Data: Begin
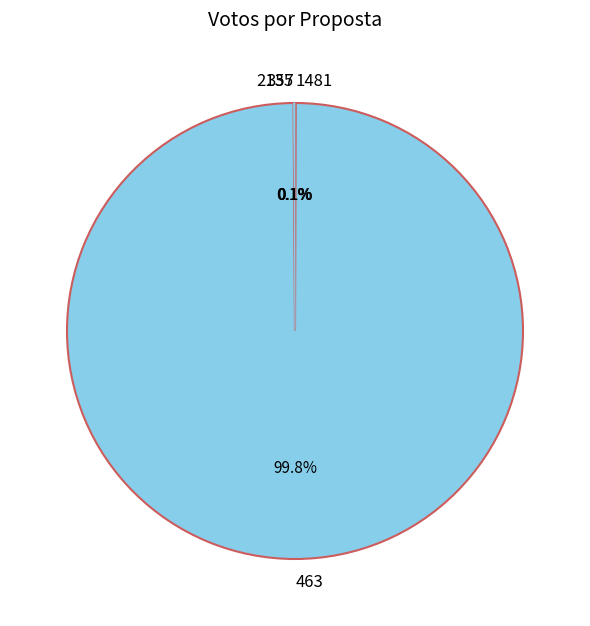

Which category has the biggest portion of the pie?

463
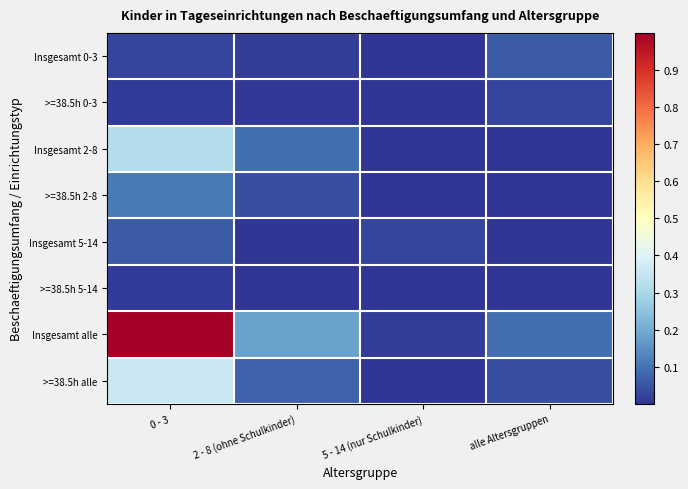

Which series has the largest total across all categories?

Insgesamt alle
Data: End
### Assignment
Update the records above by changing each "series" to "data series", with nothing else altered. Leave the pictures out of your answer.

### Solution to the problem
Which category has the biggest portion of the pie?

463

Which data series has the largest total across all categories?

Insgesamt alle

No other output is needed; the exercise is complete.